§ Goal of the exercise:
From the data below, copy each line that includes the word "filters".

§ Supplied data:
────────────────────────────────────────
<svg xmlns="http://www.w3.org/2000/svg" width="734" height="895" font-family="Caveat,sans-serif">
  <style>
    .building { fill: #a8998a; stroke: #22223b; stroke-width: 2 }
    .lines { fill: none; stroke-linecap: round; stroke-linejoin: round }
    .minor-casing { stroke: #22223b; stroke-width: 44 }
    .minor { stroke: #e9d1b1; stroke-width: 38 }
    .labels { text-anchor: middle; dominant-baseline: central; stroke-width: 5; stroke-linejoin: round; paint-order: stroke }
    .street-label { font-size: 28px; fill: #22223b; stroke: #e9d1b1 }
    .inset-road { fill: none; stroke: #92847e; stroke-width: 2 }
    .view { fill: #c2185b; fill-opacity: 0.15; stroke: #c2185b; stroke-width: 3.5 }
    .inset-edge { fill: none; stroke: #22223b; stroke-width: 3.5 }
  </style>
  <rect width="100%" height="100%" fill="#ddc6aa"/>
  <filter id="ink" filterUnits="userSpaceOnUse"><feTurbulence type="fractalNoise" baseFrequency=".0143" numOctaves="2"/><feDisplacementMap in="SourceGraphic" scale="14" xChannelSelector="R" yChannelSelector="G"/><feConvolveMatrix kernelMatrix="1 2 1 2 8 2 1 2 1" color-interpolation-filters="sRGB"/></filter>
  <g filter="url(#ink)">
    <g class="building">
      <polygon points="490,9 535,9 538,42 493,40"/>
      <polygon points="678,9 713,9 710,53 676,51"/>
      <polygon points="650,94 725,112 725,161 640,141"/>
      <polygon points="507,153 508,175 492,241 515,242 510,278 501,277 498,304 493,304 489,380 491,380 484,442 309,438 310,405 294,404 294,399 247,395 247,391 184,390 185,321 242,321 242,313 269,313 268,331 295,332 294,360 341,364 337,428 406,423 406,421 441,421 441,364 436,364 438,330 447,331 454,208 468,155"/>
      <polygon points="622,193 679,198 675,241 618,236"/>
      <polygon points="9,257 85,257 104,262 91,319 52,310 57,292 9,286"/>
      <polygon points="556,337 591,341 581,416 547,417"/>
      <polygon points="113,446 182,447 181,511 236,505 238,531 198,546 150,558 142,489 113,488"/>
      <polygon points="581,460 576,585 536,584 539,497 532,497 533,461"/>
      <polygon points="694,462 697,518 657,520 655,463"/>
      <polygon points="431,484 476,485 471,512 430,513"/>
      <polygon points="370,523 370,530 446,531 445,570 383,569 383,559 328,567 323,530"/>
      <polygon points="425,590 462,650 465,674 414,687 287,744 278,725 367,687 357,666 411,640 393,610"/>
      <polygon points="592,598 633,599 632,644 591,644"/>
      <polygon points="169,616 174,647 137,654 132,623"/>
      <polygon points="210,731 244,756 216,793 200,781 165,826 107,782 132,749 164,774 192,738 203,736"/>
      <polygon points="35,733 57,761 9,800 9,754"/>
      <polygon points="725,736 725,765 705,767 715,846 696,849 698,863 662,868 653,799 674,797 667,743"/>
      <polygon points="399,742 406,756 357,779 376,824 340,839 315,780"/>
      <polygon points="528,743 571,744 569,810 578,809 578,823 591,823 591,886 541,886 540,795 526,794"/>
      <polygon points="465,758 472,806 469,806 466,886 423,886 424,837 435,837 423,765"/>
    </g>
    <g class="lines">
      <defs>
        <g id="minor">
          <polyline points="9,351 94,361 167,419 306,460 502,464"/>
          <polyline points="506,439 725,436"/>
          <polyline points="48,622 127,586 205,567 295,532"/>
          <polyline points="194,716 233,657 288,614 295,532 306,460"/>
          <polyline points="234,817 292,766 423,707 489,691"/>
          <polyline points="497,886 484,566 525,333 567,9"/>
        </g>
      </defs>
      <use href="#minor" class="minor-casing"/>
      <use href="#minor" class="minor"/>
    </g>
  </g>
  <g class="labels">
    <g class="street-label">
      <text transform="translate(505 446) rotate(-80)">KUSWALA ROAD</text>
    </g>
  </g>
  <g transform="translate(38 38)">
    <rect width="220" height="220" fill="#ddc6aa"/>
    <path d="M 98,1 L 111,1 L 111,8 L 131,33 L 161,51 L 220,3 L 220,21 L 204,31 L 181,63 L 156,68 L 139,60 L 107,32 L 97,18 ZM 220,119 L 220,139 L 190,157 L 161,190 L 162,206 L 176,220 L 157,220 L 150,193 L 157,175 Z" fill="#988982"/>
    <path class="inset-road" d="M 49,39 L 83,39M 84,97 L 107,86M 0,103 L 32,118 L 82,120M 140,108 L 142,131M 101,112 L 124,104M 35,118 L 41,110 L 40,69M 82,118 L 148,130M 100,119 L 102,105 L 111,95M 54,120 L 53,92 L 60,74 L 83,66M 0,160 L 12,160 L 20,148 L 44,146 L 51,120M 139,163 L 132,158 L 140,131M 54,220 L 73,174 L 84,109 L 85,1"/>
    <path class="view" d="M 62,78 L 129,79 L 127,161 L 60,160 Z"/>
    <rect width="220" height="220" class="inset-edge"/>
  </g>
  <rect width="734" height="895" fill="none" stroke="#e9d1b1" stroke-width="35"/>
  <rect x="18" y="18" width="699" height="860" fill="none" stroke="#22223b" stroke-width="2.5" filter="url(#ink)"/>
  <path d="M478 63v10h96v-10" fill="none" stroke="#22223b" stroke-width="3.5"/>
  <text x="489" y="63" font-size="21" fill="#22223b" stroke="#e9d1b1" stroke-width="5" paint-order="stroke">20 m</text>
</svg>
────────────────────────────────────────
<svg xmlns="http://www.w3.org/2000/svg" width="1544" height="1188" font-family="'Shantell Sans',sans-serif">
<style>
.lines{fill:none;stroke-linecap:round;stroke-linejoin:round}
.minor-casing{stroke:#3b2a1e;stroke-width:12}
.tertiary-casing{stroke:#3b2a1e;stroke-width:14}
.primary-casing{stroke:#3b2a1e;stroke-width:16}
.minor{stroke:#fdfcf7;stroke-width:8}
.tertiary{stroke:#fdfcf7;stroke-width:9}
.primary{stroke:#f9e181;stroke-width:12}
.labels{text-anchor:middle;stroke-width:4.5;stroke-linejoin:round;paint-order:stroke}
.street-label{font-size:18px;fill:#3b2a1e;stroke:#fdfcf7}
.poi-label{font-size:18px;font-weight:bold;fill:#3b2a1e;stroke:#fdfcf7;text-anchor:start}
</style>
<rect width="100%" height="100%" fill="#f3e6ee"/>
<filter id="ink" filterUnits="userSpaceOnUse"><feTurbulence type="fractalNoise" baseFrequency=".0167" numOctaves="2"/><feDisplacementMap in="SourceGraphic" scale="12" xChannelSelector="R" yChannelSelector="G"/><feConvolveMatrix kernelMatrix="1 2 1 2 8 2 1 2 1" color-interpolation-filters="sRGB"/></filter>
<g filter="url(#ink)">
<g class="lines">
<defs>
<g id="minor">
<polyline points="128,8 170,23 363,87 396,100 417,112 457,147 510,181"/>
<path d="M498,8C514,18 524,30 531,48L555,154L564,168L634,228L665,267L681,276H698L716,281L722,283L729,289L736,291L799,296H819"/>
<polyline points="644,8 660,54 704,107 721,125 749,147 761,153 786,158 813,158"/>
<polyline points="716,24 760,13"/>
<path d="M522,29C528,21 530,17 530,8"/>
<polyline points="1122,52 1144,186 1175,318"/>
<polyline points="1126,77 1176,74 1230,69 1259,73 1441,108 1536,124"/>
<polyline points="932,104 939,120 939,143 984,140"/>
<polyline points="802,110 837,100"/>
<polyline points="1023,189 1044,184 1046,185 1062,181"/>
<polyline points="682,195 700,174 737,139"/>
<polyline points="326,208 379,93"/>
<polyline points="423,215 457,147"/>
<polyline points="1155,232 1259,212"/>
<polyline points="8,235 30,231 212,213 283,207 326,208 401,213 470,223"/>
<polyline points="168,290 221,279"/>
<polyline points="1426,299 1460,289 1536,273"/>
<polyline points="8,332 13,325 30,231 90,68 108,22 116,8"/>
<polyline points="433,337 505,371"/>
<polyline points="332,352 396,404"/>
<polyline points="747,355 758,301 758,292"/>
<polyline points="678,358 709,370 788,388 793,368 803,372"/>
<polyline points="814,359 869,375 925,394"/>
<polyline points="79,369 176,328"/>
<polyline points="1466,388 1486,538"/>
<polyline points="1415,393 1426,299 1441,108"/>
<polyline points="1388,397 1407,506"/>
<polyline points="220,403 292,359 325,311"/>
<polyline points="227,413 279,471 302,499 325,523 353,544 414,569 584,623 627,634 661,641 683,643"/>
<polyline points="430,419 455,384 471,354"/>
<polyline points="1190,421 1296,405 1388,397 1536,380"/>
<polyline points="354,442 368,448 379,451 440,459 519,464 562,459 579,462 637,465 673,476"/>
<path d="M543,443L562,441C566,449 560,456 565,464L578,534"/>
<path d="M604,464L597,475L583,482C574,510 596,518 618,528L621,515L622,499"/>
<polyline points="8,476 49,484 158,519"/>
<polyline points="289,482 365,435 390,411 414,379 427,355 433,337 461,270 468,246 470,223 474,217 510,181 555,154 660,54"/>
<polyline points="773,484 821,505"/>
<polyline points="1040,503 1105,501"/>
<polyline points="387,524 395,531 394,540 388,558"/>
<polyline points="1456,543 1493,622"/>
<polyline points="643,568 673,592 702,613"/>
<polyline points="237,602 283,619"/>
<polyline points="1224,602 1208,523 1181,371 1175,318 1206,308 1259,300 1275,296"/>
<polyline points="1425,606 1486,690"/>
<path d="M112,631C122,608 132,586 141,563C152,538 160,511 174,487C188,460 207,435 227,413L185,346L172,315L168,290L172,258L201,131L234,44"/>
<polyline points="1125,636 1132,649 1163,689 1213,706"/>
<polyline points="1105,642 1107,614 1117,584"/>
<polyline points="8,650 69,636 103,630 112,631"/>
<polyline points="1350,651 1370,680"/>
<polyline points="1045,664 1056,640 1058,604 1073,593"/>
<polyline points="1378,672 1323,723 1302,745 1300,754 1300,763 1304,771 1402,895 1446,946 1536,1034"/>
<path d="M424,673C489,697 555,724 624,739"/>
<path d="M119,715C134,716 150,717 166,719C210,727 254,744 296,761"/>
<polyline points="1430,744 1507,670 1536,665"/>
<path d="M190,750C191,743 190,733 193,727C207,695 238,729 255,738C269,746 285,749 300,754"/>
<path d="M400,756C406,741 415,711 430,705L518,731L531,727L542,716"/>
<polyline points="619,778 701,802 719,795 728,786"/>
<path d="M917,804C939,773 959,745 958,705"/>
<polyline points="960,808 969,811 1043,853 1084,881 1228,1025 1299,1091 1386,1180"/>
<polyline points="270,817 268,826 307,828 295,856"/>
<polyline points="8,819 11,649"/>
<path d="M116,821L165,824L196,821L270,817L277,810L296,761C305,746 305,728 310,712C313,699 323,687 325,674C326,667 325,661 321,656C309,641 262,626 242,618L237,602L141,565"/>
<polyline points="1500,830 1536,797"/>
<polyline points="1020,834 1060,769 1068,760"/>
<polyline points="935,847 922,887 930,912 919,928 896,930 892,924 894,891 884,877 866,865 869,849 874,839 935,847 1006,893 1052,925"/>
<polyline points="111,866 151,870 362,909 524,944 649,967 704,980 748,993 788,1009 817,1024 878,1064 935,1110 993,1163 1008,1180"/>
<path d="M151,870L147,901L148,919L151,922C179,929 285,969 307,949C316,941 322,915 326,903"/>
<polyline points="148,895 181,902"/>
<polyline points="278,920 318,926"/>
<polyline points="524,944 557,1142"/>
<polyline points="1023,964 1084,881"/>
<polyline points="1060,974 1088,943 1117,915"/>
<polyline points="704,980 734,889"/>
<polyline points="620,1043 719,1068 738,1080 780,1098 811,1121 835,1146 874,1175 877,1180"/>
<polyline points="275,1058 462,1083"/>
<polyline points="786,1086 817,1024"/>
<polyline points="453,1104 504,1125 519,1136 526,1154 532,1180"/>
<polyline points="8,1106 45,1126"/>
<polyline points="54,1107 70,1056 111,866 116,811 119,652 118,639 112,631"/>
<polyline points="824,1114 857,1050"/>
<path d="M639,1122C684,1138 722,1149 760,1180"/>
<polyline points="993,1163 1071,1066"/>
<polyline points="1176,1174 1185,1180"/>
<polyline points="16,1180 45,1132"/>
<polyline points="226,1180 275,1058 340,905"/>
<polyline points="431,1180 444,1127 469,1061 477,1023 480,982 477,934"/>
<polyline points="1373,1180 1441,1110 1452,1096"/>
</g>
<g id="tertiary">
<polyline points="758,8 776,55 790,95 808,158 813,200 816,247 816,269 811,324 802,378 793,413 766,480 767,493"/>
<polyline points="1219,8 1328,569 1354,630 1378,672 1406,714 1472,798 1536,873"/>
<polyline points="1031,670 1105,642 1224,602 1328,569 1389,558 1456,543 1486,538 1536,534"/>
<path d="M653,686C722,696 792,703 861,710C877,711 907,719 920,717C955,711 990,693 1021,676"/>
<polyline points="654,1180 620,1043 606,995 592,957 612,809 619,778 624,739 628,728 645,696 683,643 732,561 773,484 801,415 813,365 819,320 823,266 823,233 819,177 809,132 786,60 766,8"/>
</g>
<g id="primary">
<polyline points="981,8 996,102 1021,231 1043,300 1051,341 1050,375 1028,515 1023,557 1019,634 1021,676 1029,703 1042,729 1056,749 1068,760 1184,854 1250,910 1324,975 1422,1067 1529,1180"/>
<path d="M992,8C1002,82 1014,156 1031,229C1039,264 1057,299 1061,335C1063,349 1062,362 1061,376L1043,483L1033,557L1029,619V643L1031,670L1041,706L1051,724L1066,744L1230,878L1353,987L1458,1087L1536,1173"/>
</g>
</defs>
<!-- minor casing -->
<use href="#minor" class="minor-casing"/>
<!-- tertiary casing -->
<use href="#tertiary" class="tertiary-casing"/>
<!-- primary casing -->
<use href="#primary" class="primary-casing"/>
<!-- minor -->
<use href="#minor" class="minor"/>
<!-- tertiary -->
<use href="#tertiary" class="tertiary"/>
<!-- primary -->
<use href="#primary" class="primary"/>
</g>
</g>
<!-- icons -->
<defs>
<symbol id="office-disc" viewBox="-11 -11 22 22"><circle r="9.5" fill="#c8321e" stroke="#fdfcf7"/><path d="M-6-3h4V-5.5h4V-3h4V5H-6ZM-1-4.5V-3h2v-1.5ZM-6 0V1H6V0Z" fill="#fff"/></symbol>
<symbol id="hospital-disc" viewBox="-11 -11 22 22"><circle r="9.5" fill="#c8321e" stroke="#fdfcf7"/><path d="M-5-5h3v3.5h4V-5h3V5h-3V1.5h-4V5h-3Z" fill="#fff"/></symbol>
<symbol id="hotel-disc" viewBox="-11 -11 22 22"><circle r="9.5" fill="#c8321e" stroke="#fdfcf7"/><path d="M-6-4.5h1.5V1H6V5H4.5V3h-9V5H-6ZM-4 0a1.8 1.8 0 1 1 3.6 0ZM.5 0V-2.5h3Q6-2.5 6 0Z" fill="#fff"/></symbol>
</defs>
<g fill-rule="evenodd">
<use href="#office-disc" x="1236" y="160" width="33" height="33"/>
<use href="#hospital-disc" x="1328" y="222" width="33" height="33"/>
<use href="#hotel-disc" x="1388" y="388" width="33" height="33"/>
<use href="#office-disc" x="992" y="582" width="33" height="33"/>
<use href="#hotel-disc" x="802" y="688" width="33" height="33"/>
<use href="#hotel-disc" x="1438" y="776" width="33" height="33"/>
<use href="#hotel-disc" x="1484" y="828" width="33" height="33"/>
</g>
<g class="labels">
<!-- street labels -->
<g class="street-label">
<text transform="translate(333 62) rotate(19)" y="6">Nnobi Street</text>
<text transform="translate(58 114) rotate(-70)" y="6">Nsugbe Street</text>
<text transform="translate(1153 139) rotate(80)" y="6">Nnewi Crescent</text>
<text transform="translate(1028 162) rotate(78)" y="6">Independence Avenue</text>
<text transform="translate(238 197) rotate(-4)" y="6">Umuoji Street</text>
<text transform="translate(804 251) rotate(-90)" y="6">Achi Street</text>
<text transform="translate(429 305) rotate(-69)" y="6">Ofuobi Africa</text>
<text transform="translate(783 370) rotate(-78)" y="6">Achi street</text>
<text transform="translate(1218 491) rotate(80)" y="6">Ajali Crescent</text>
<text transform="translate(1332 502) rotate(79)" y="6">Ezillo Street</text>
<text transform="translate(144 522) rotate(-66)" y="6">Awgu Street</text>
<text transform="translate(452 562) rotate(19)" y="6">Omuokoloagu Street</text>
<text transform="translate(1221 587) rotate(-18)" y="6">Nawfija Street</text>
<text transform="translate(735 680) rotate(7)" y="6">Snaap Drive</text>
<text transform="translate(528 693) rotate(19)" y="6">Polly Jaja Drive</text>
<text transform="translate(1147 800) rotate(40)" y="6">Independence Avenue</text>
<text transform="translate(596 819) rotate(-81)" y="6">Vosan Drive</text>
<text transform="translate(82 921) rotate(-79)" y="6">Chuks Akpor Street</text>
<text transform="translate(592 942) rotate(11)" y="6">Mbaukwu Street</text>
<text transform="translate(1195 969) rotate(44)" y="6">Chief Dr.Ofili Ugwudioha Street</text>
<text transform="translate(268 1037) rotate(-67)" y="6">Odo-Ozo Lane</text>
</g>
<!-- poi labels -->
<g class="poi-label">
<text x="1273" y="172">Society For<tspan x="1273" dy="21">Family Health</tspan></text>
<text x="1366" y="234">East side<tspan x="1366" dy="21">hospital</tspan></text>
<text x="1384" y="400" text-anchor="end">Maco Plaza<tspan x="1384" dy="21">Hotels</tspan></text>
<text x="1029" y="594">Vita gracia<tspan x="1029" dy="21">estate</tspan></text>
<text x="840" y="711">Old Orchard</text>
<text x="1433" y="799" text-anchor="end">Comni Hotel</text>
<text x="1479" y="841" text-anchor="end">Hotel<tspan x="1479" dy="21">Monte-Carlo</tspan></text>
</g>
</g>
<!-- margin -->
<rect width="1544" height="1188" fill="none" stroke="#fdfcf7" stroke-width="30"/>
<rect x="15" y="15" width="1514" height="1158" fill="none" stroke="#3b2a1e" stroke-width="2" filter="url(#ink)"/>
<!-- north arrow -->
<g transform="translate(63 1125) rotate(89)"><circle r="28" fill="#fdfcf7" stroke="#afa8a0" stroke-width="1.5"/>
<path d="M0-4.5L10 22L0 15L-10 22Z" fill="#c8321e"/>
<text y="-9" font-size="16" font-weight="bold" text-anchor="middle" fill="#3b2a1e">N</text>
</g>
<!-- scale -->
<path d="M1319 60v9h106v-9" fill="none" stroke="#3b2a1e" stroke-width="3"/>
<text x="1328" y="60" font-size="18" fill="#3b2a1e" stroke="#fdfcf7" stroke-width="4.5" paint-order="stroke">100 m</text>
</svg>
────────────────────────────────────────
§ Reply:
  <filter id="ink" filterUnits="userSpaceOnUse"><feTurbulence type="fractalNoise" baseFrequency=".0143" numOctaves="2"/><feDisplacementMap in="SourceGraphic" scale="14" xChannelSelector="R" yChannelSelector="G"/><feConvolveMatrix kernelMatrix="1 2 1 2 8 2 1 2 1" color-interpolation-filters="sRGB"/></filter>
<filter id="ink" filterUnits="userSpaceOnUse"><feTurbulence type="fractalNoise" baseFrequency=".0167" numOctaves="2"/><feDisplacementMap in="SourceGraphic" scale="12" xChannelSelector="R" yChannelSelector="G"/><feConvolveMatrix kernelMatrix="1 2 1 2 8 2 1 2 1" color-interpolation-filters="sRGB"/></filter>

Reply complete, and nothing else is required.